ICW Kritik Permintaan Pemutihan Utang BBM TNI AL Rp 3,2 Triliun: Tidak Punya Dasar Hukum Jelas
JAKARTA, Inibalikpapan.com– Indonesia Corruption Watch (ICW) menyatakan keberatan atas permintaan Kepala Staf Angkatan Laut (KSAL) Laksamana Muhammad Ali yang mengusulkan agar tunggakan pembayaran bahan bakar minyak (BBM) TNI AL kepada PT Pertamina sebesar Rp 3,2 triliun diputihkan.
Permintaan tersebut disampaikan KSAL dalam Rapat Dengar Pendapat (RDP) bersama Komisi I DPR RI, Senin (28/4/2025), dengan alasan utang tersebut mengganggu operasional TNI AL, termasuk untuk pengoperasian AC kapal yang harus tetap menyala meski dalam kondisi diam.
Namun, menurut Peneliti ICW Wana Alamsyah, permintaan itu tidak memiliki dasar hukum dan akuntabilitas anggaran yang memadai. Ia menyebut Mabes TNI AL masih memiliki anggaran yang cukup untuk menutupi tunggakan tersebut.
“Permintaan pemutihan tunggakan BBM senilai Rp 3 triliun tidak memiliki alasan hukum yang jelas. Berdasarkan komposisi anggaran, Mabes TNI AL seharusnya mampu membayar,” kata Wana dilansir dari suara.com
ICW Temukan Tumpukan Tunggakan BMP Sejak 2022
ICW menelusuri rencana umum pengadaan melalui sistem LKPP dan menemukan bahwa sejak 2022, pengadaan Bahan Bakar Minyak dan Pelumas (BMP) oleh TNI AL tidak pernah dilakukan secara terbuka. Akibatnya, tunggakan terus menumpuk hingga mencapai Rp 3,1 triliun pada 2025.

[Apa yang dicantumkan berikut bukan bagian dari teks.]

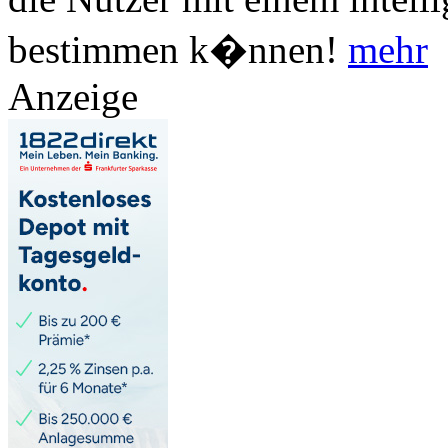
bestimmen k�nnen!
mehr
Anzeige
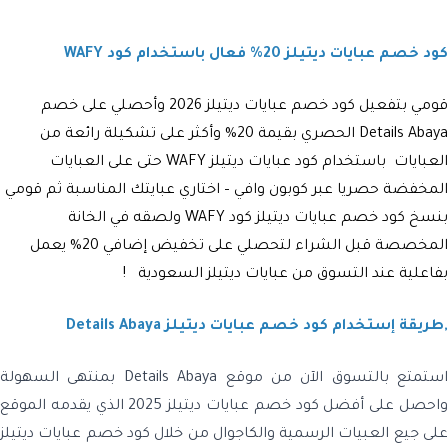
كود خصم عبايات ديتيلز 20% فعال باستخدام كود WAFY
قومي بتفعيل كود خصم عبايات ديتيلز 2026
وأحصلي على خصم
Details Abaya
الحصري بقيمة 20% وأكثر على تشكيلة رائعة من
العبايات باستخدام
كود عبايات ديتيلز
WAFY حتى على العبايات
المخفضة حصريا عبر كوبون وافي – اختاري عبايتك المناسبة ثم قومي
بنسخ
كود خصم عبايات ديتيلز كود
WAFY
ولصقه في الخانة
المخصصة قبل الشراء لتحصلي على تخفيض إضافي 20% يعمل
بفاعلية عند التسوق من
عبايات ديتيلز السعودية !
,طريقة إستخدام كود خصم عبايات ديتيلز Details Abaya
استمتع بالتسوق الآن من موقع Details Abaya بمنتهى السهولة
واحصل على أفضل كود خصم عبايات ديتيلز 2025 الذي يقدمه الموقع
على جيع العبيات الرسمية والكاجوال من خلال كود خصم عبايات ديتيلز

Berikut temuan pagu anggaran pengadaan BMP menurut ICW:
- 2022: Rp 2,25 triliun (dukungan BMP)
- 2023: Rp 1,24 triliun (tunggakan), Rp 2,62 triliun (dukungan BMP)
- 2024: Rp 1,05 triliun (tunggakan), Rp 2,25 triliun (dukungan BMP)
- 2025: Rp 3,19 triliun (tunggakan), Rp 2,25 triliun (dukungan BMP)
BACA JUGA :
Menurut Wana, fakta tersebut menunjukkan adanya kegagalan dalam sistem pengadaan digital yang telah diimplementasikan melalui platform E-BMP (Elektronik BMP) sejak 2022.
“Digitalisasi pengadaan BMP nyatanya tidak berjalan efektif. Tunggakan tetap terjadi bahkan semakin besar,” tegasnya.
Audit BPK Tidak Transparan, KPK Diminta Turun Tangan
Wana juga mengkritisi minimnya transparansi dan audit keuangan terkait pembelian BMP oleh TNI AL. Ia menyebut sejak 2022, tidak ditemukan laporan audit keuangan Kemhan oleh Badan Pemeriksa Keuangan (BPK) yang menyertakan pembelian BMP.
“Ini mengindikasikan pembelian BMP tertutup dan tidak diaudit. Akibatnya, Pertamina sebagai penyedia BBM berpotensi mengalami kerugian besar,” kata Wana.
ICW mendesak BPK segera melakukan audit menyeluruh terhadap pengadaan BMP oleh TNI AL dan memublikasikan hasilnya ke publik. Selain itu, Komisi Pemberantasan Korupsi (KPK) juga diminta melakukan monitoring hingga penindakan jika ditemukan potensi korupsi.
“KPK wajib bertindak jika ada indikasi korupsi dalam pengadaan BMP. Pengawasan harus ditingkatkan,” tegasnya.
KSAL: Kapal Diam Tapi Diesel Harus Hidup
Sebelumnya, dalam rapat di DPR, KSAL Muhammad Ali menjelaskan bahwa kebutuhan BBM tidak bisa dihentikan karena operasional kapal laut berbeda dengan kendaraan biasa. Bahkan saat diam, diesel kapal harus tetap menyala untuk menjaga kestabilan suhu dan mencegah kerusakan perangkat elektronik.
“Kalau AC dimatikan, alat-alat elektronik bisa rusak. Ini kebutuhan dasar kapal perang,” ujarnya.
Namun demikian, pengamat menilai bahwa pembenaran teknis tidak cukup untuk menghindari tanggung jawab pembayaran dan pengelolaan anggaran negara.